-- EXERCISE DATA follows --
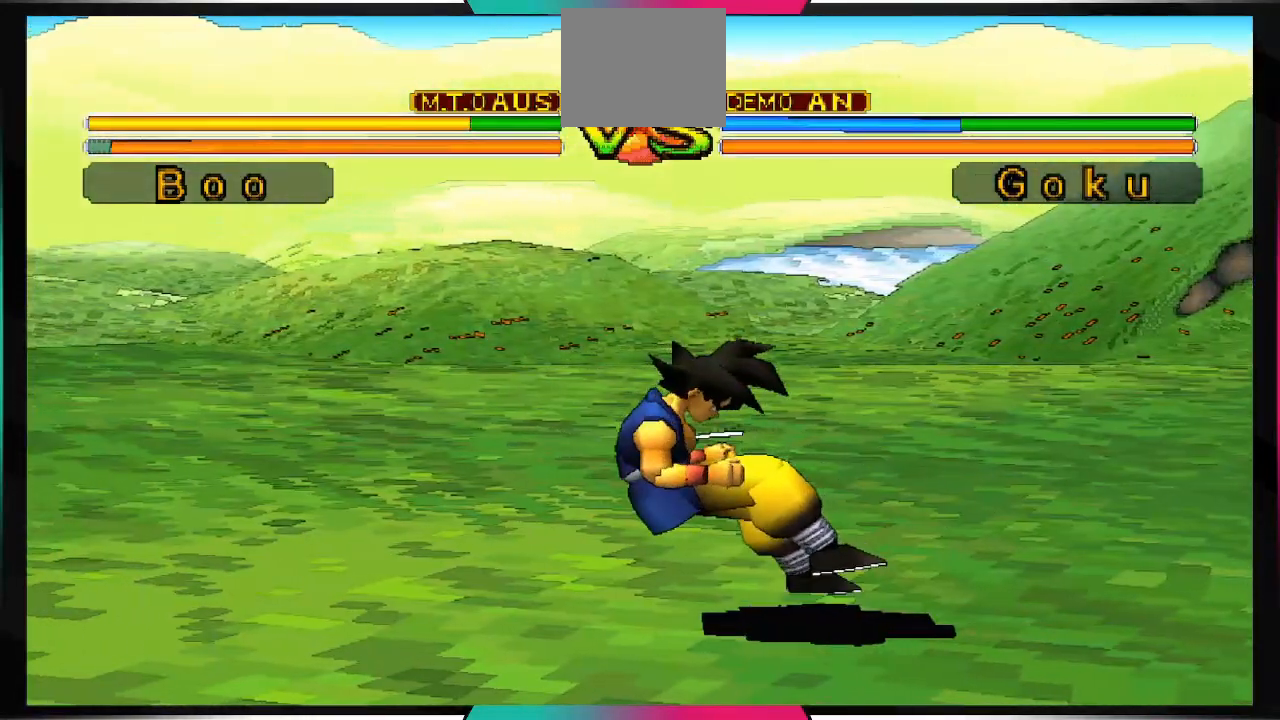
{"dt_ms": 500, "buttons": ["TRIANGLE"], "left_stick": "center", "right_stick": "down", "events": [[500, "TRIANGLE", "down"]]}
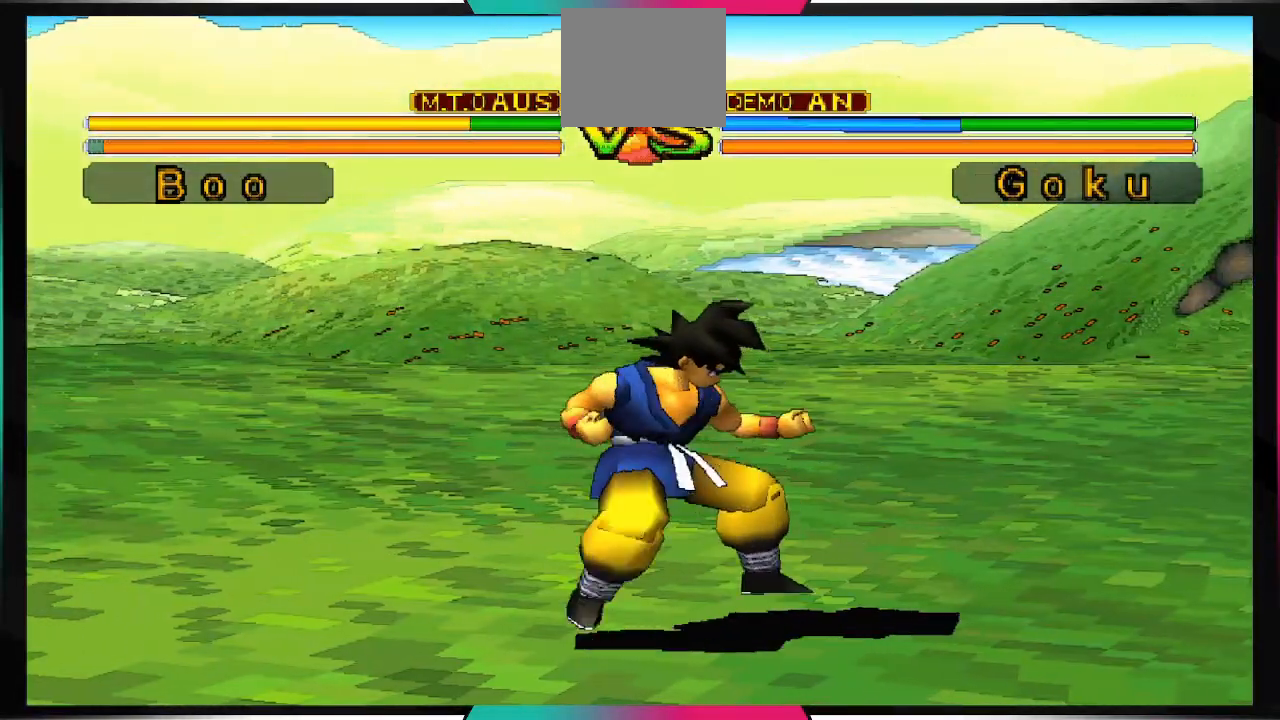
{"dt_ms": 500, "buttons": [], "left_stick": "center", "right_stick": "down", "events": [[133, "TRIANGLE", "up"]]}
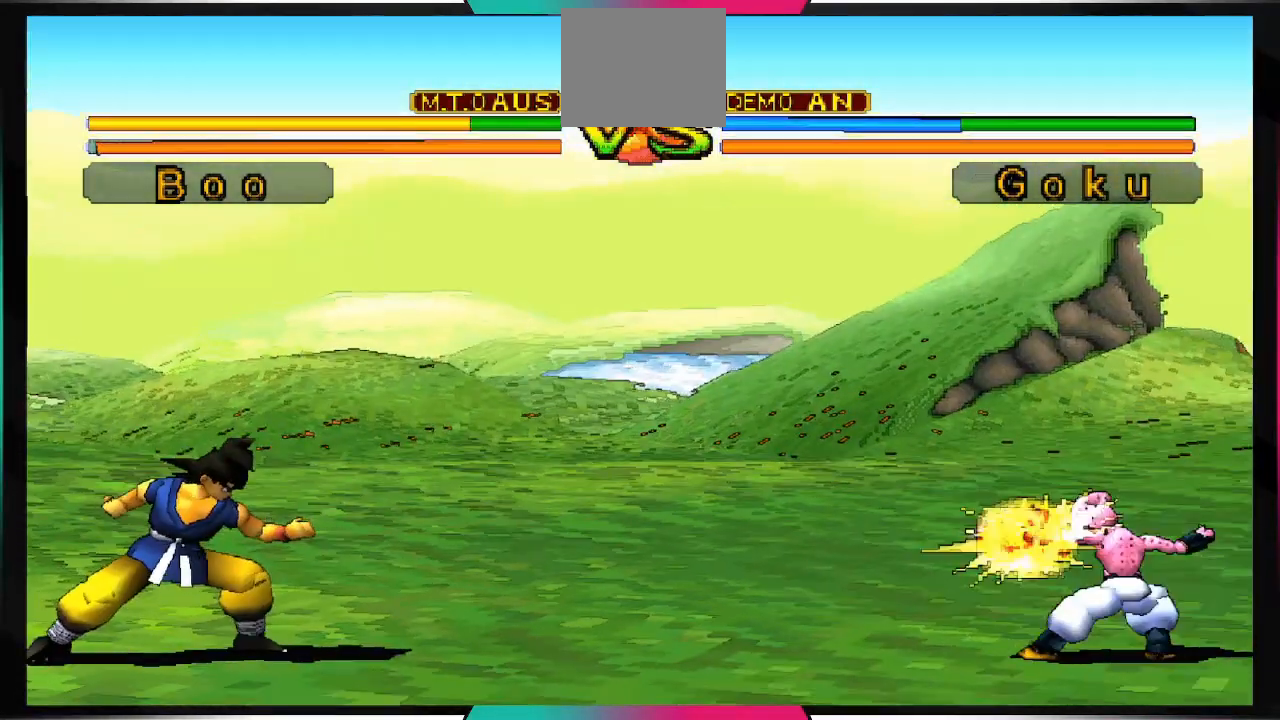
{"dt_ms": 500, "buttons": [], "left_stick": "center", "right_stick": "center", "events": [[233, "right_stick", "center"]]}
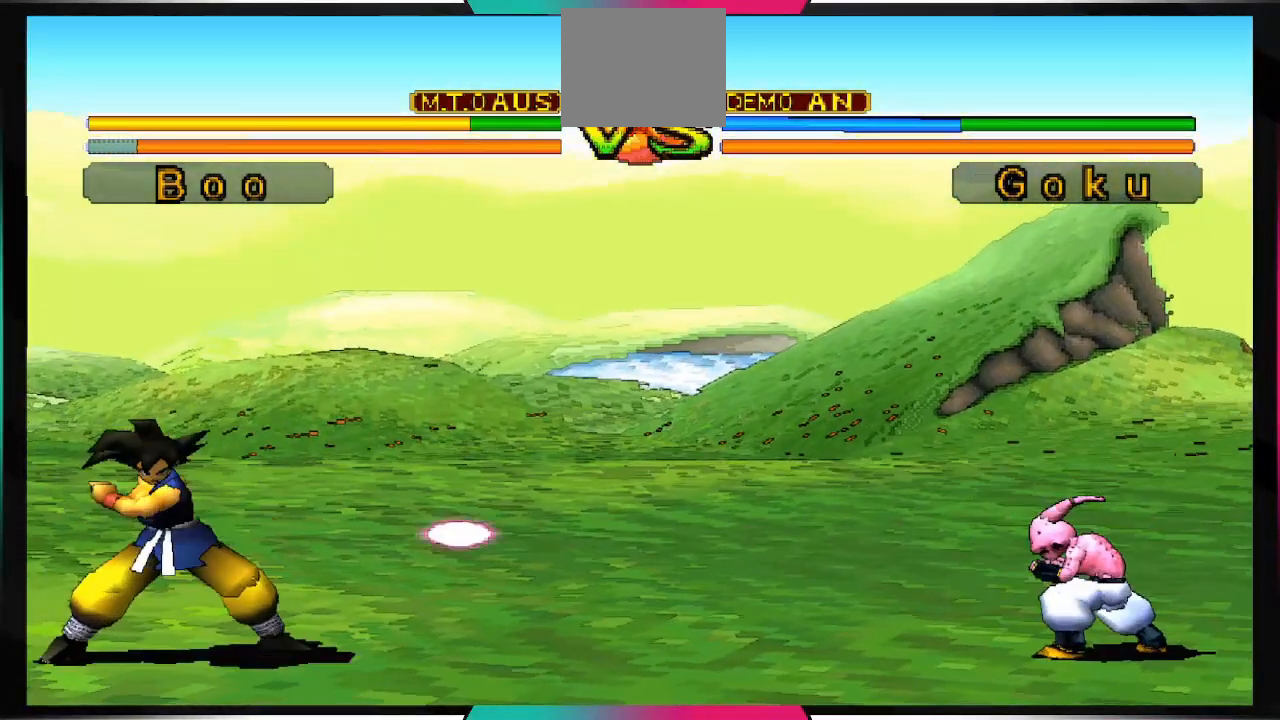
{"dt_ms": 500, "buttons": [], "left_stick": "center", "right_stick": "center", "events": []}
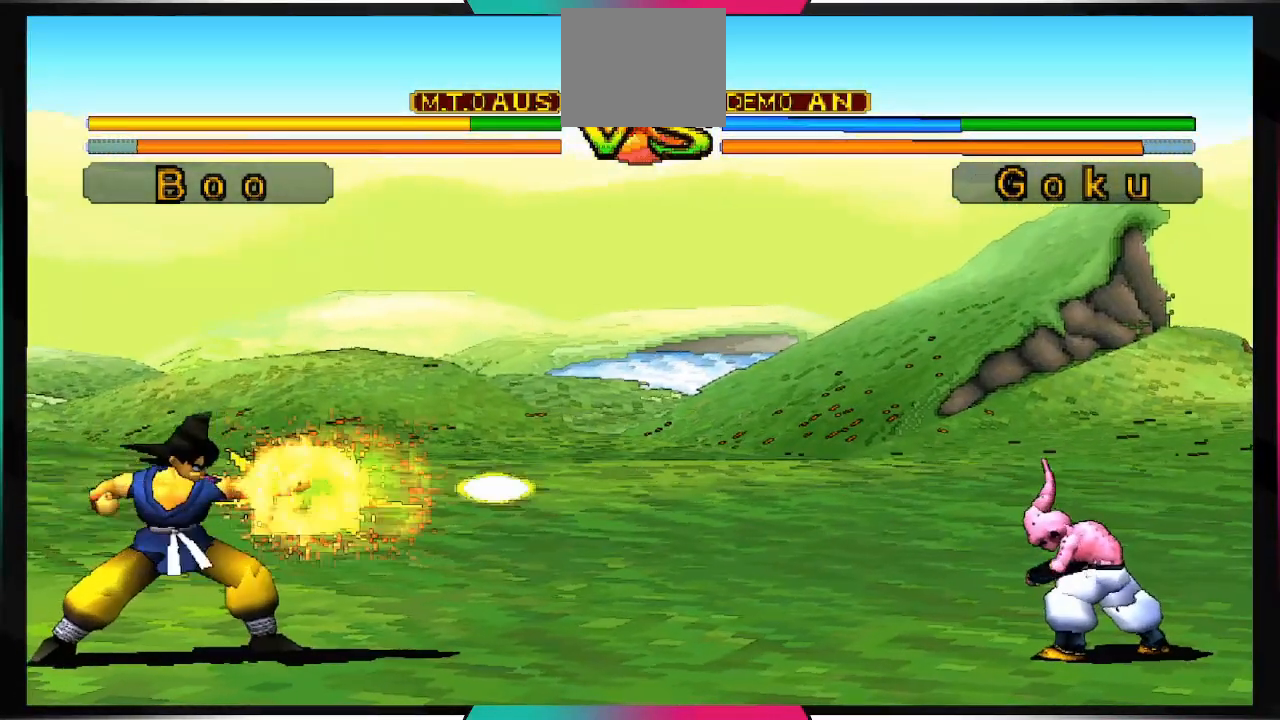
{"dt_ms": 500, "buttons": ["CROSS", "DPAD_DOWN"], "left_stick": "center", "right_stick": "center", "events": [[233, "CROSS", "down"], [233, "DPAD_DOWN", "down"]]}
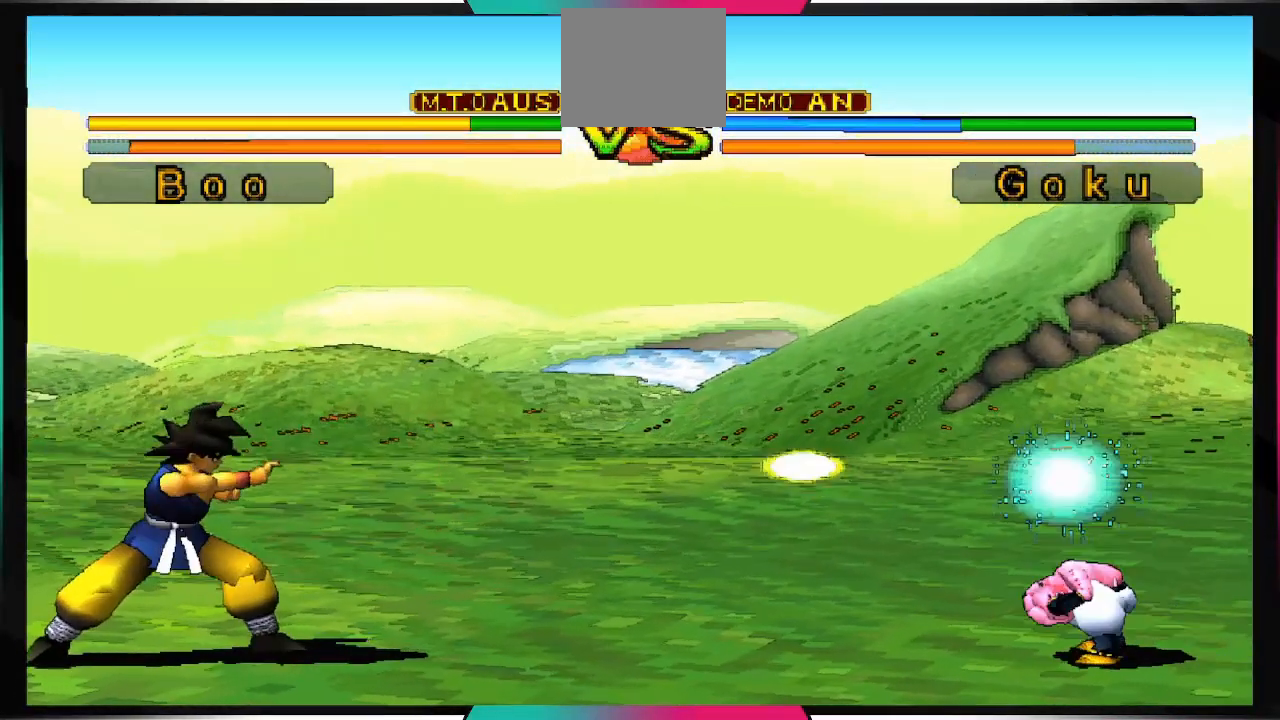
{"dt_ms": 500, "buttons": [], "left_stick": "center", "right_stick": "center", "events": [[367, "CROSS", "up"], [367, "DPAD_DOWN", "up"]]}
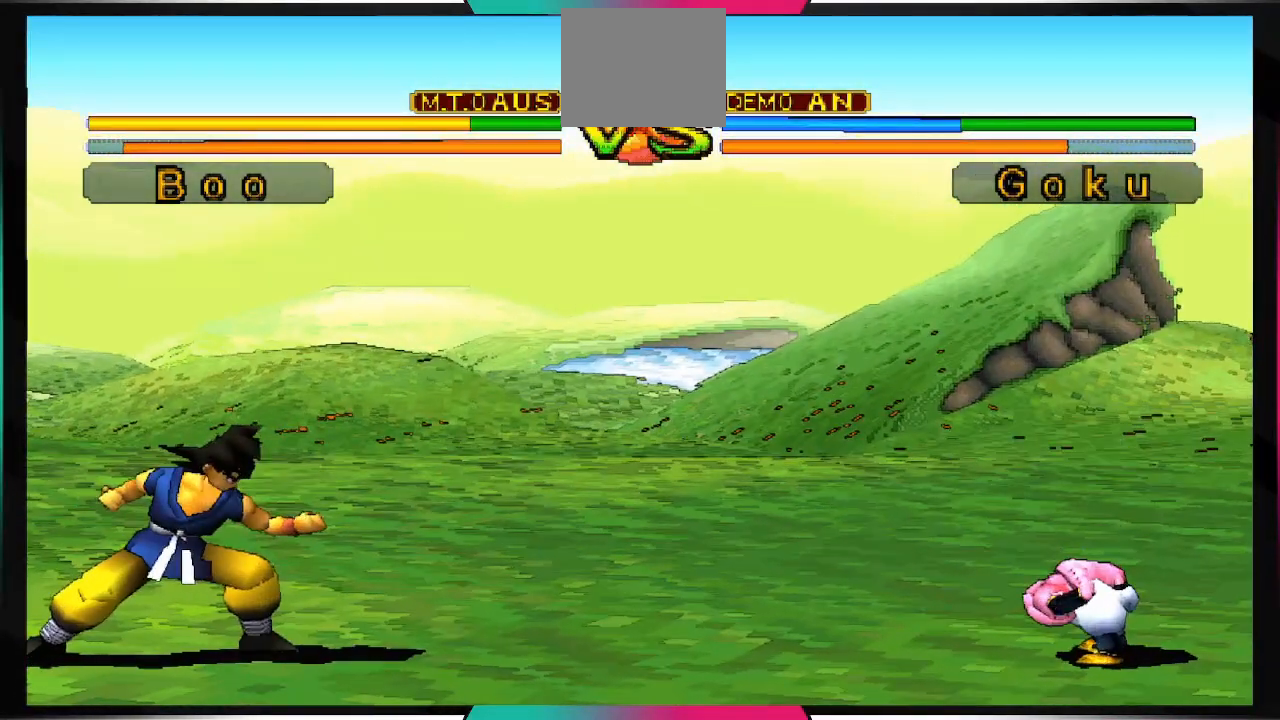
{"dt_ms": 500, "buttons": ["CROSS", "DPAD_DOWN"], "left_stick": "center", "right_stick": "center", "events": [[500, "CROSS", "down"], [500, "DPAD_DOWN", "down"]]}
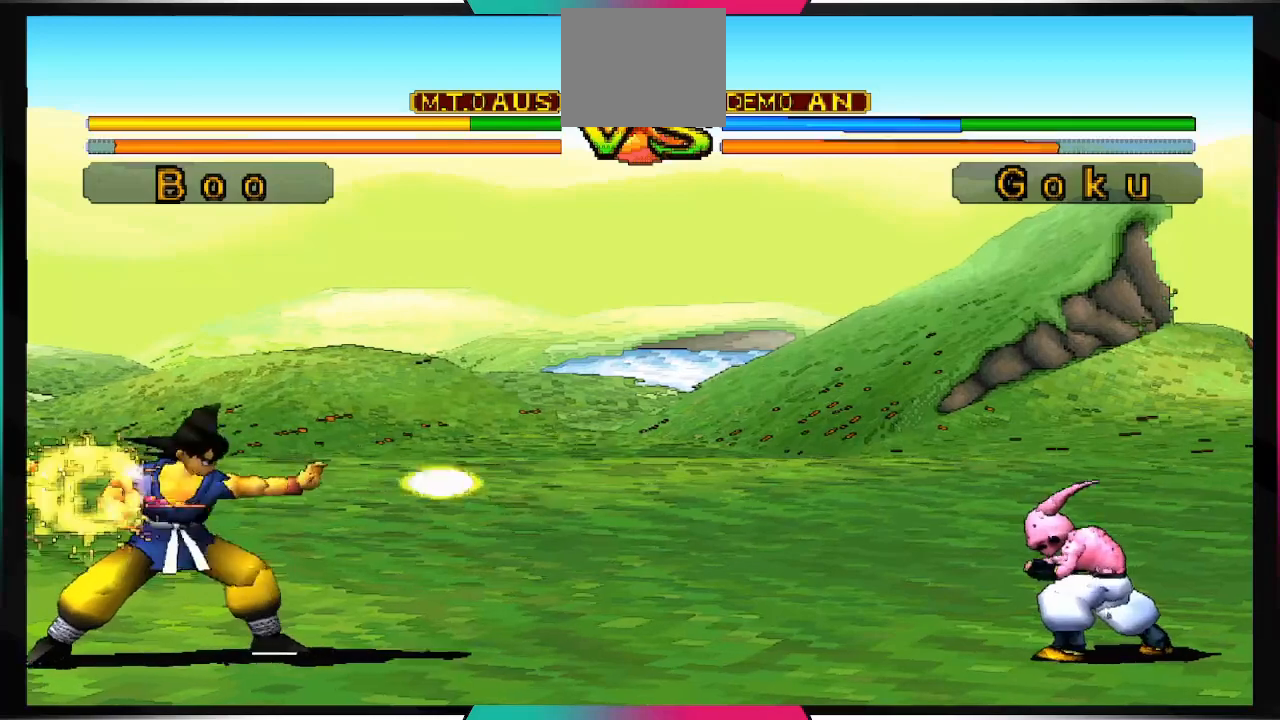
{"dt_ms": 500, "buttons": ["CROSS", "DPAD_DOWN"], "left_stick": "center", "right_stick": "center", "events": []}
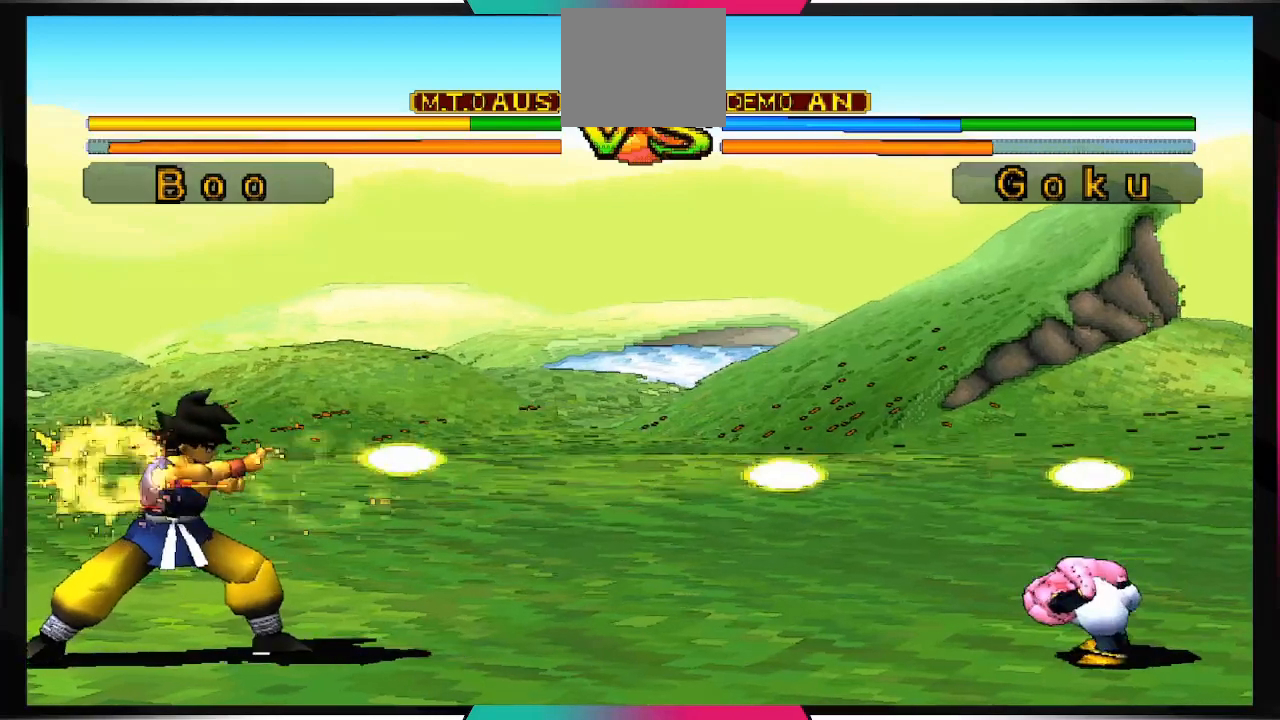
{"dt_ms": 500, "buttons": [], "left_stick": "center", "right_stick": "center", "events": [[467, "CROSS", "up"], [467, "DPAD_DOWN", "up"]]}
-- EXERCISE DATA concluded --
▸ EXERCISE
The records above are to be copied exactly, with no pictures carried over.

▸ ANSWER BELOW
{"dt_ms": 500, "buttons": ["TRIANGLE"], "left_stick": "center", "right_stick": "down", "events": [[500, "TRIANGLE", "down"]]}
{"dt_ms": 500, "buttons": [], "left_stick": "center", "right_stick": "down", "events": [[133, "TRIANGLE", "up"]]}
{"dt_ms": 500, "buttons": [], "left_stick": "center", "right_stick": "center", "events": [[233, "right_stick", "center"]]}
{"dt_ms": 500, "buttons": [], "left_stick": "center", "right_stick": "center", "events": []}
{"dt_ms": 500, "buttons": ["CROSS", "DPAD_DOWN"], "left_stick": "center", "right_stick": "center", "events": [[233, "CROSS", "down"], [233, "DPAD_DOWN", "down"]]}
{"dt_ms": 500, "buttons": [], "left_stick": "center", "right_stick": "center", "events": [[367, "CROSS", "up"], [367, "DPAD_DOWN", "up"]]}
{"dt_ms": 500, "buttons": ["CROSS", "DPAD_DOWN"], "left_stick": "center", "right_stick": "center", "events": [[500, "CROSS", "down"], [500, "DPAD_DOWN", "down"]]}
{"dt_ms": 500, "buttons": ["CROSS", "DPAD_DOWN"], "left_stick": "center", "right_stick": "center", "events": []}
{"dt_ms": 500, "buttons": [], "left_stick": "center", "right_stick": "center", "events": [[467, "CROSS", "up"], [467, "DPAD_DOWN", "up"]]}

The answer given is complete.